→ Task requirements: Would you repeat word for word the lines of the listing that follows, from the one with "2: 3.68 -> 4.12" up to and including the one with "LD38-LD39: 21.24 -> 35", and leave out the images?

→ Exercise materials:
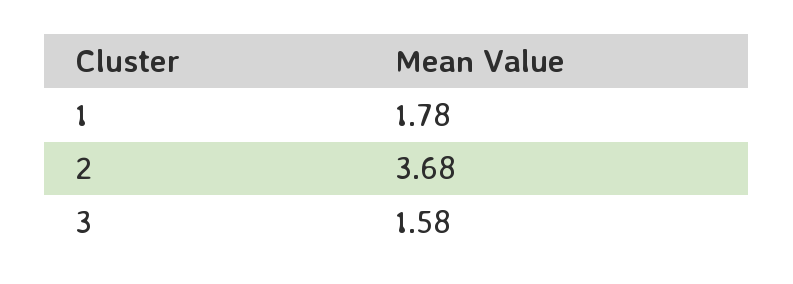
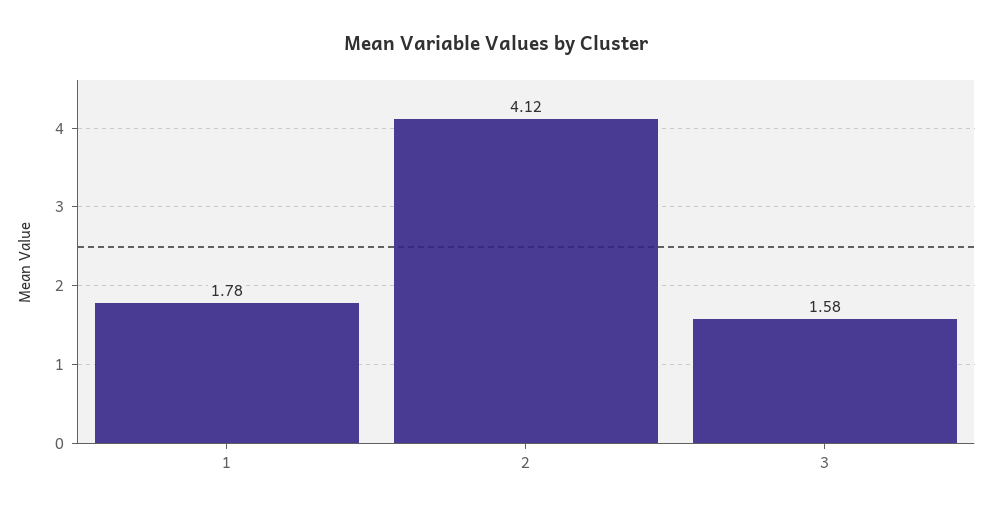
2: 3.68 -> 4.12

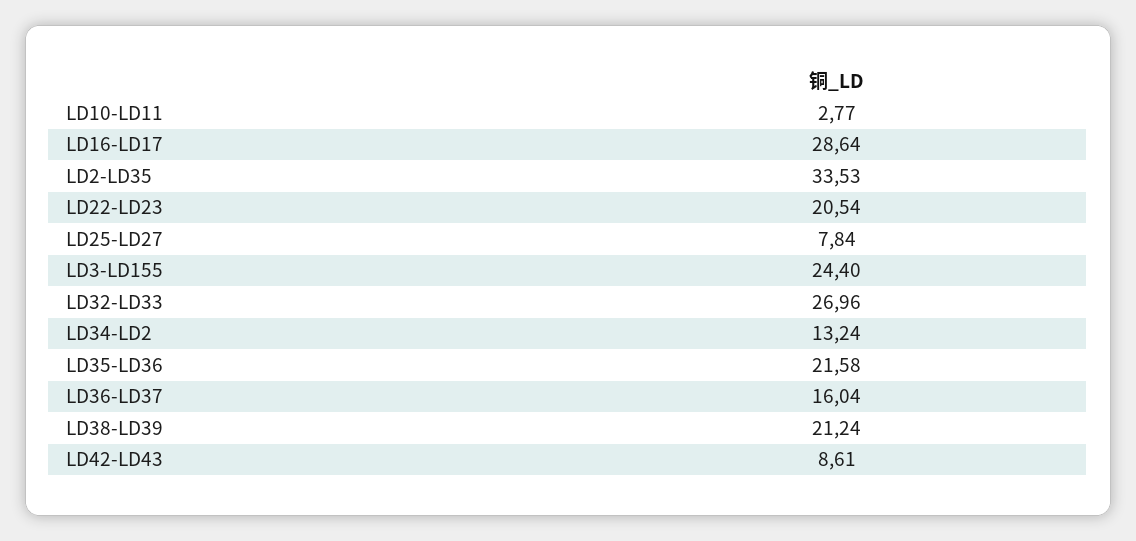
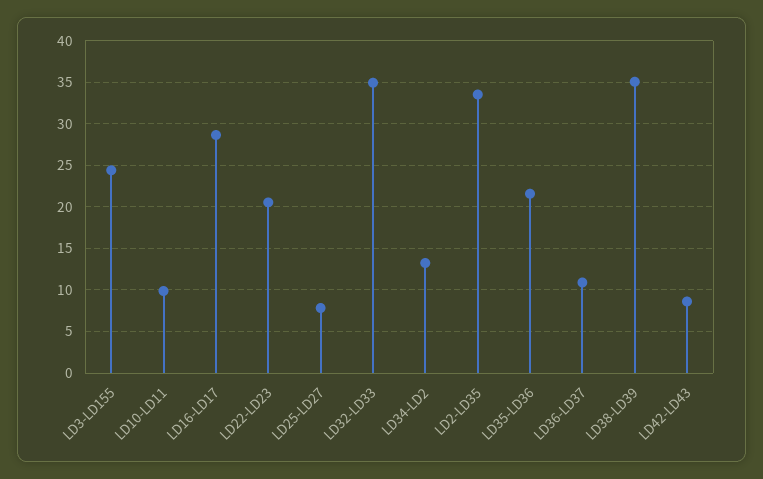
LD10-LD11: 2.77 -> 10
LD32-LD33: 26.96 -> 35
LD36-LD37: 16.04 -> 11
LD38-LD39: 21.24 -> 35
==
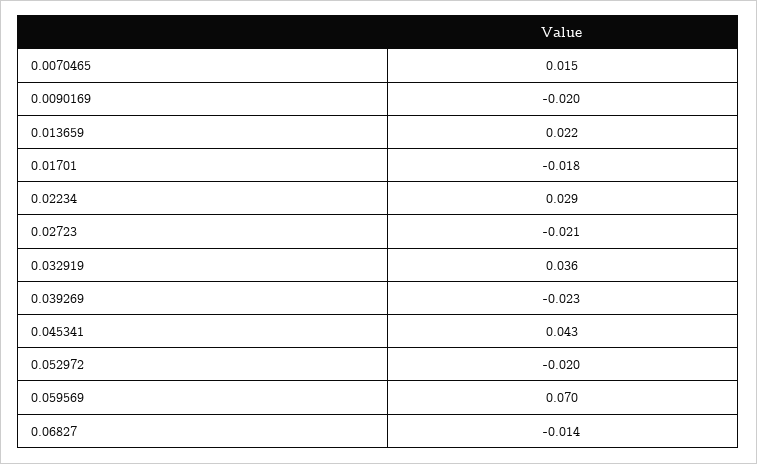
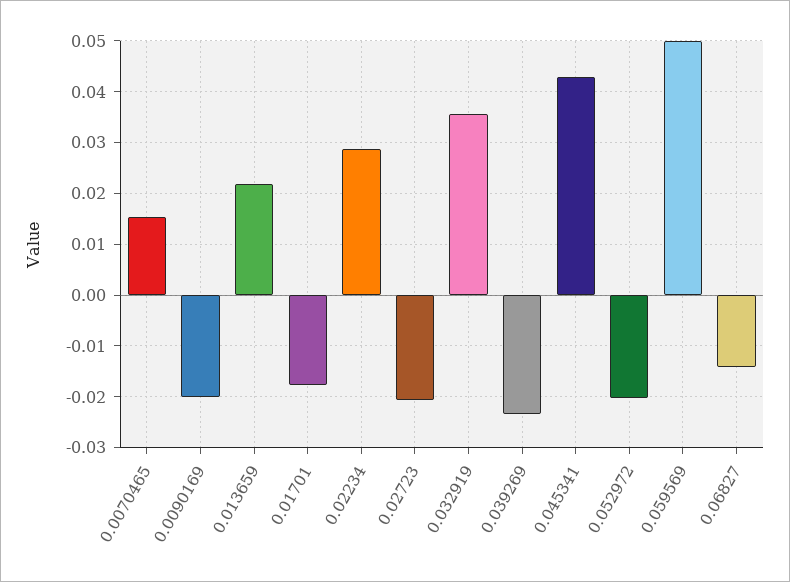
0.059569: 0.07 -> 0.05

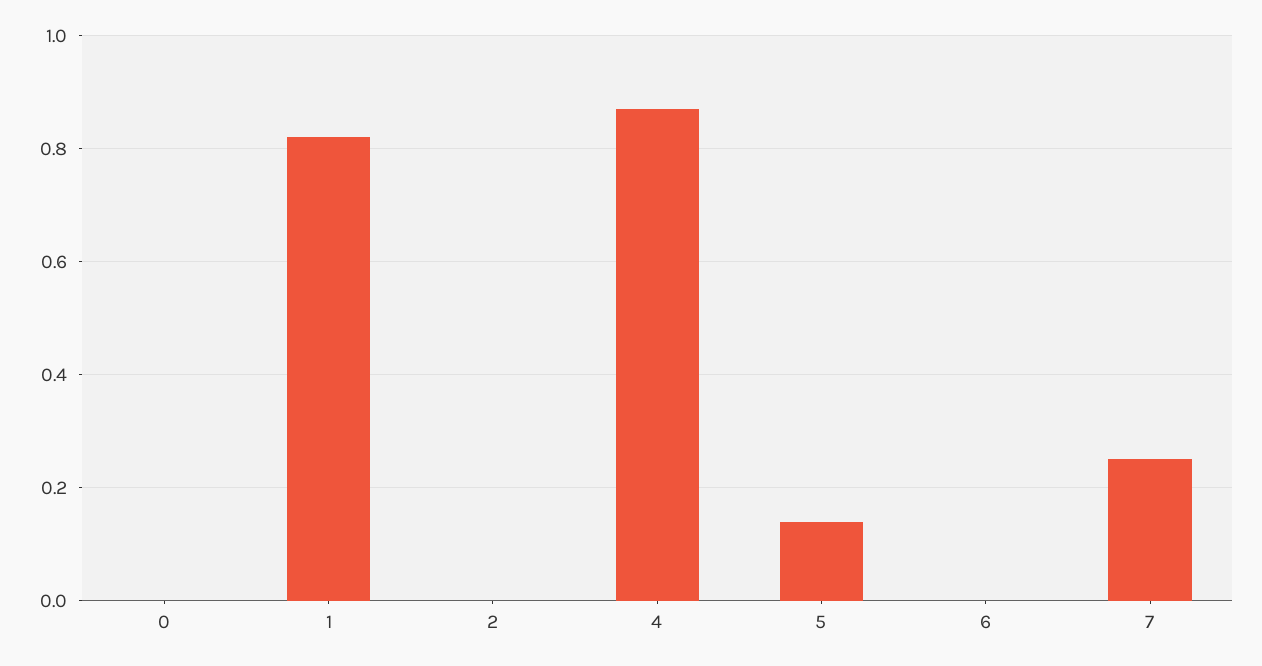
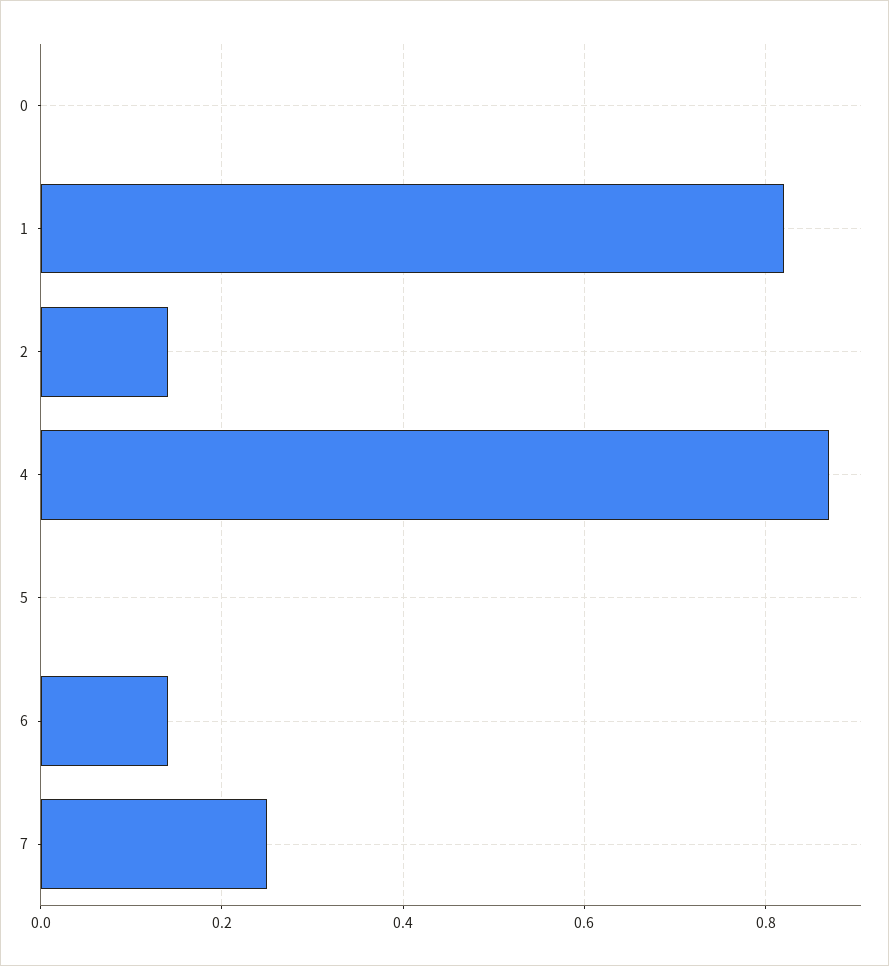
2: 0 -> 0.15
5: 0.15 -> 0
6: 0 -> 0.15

→ The completed task:
2: 3.68 -> 4.12

LD10-LD11: 2.77 -> 10
LD32-LD33: 26.96 -> 35
LD36-LD37: 16.04 -> 11
LD38-LD39: 21.24 -> 35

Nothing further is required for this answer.